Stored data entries

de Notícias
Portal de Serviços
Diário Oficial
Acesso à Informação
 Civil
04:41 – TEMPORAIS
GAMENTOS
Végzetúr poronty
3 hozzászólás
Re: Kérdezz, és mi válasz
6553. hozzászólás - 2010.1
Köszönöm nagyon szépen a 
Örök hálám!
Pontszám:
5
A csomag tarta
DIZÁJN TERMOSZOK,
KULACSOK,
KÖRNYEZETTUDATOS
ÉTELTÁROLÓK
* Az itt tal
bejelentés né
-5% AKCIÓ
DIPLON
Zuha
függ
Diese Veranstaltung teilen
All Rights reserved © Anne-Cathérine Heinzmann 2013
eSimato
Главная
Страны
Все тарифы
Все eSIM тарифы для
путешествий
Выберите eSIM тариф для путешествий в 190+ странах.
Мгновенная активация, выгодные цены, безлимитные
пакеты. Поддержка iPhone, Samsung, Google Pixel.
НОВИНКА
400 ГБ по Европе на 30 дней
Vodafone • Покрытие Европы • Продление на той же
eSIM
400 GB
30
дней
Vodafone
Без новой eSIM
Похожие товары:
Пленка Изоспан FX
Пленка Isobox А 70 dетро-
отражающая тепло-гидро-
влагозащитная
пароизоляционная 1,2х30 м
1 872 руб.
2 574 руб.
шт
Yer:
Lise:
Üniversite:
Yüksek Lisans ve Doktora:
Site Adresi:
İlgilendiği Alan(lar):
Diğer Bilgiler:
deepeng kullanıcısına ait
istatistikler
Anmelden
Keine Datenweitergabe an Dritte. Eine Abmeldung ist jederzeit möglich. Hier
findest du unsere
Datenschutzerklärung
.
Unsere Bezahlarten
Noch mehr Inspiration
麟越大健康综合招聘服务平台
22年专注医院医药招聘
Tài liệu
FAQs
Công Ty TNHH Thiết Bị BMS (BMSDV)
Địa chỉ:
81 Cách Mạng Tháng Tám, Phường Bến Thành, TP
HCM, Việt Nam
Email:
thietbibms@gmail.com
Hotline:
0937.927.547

◆ WHAT YOU HAVE TO DO:
Retype every record above exactly.

◆ RESPONSE TO THE EXERCISE:
de Notícias
Portal de Serviços
Diário Oficial
Acesso à Informação
 Civil
04:41 – TEMPORAIS
GAMENTOS
Végzetúr poronty
3 hozzászólás
Re: Kérdezz, és mi válasz
6553. hozzászólás - 2010.1
Köszönöm nagyon szépen a 
Örök hálám!
Pontszám:
5
A csomag tarta
DIZÁJN TERMOSZOK,
KULACSOK,
KÖRNYEZETTUDATOS
ÉTELTÁROLÓK
* Az itt tal
bejelentés né
-5% AKCIÓ
DIPLON
Zuha
függ
Diese Veranstaltung teilen
All Rights reserved © Anne-Cathérine Heinzmann 2013
eSimato
Главная
Страны
Все тарифы
Все eSIM тарифы для
путешествий
Выберите eSIM тариф для путешествий в 190+ странах.
Мгновенная активация, выгодные цены, безлимитные
пакеты. Поддержка iPhone, Samsung, Google Pixel.
НОВИНКА
400 ГБ по Европе на 30 дней
Vodafone • Покрытие Европы • Продление на той же
eSIM
400 GB
30
дней
Vodafone
Без новой eSIM
Похожие товары:
Пленка Изоспан FX
Пленка Isobox А 70 dетро-
отражающая тепло-гидро-
влагозащитная
пароизоляционная 1,2х30 м
1 872 руб.
2 574 руб.
шт
Yer:
Lise:
Üniversite:
Yüksek Lisans ve Doktora:
Site Adresi:
İlgilendiği Alan(lar):
Diğer Bilgiler:
deepeng kullanıcısına ait
istatistikler
Anmelden
Keine Datenweitergabe an Dritte. Eine Abmeldung ist jederzeit möglich. Hier
findest du unsere
Datenschutzerklärung
.
Unsere Bezahlarten
Noch mehr Inspiration
麟越大健康综合招聘服务平台
22年专注医院医药招聘
Tài liệu
FAQs
Công Ty TNHH Thiết Bị BMS (BMSDV)
Địa chỉ:
81 Cách Mạng Tháng Tám, Phường Bến Thành, TP
HCM, Việt Nam
Email:
thietbibms@gmail.com
Hotline:
0937.927.547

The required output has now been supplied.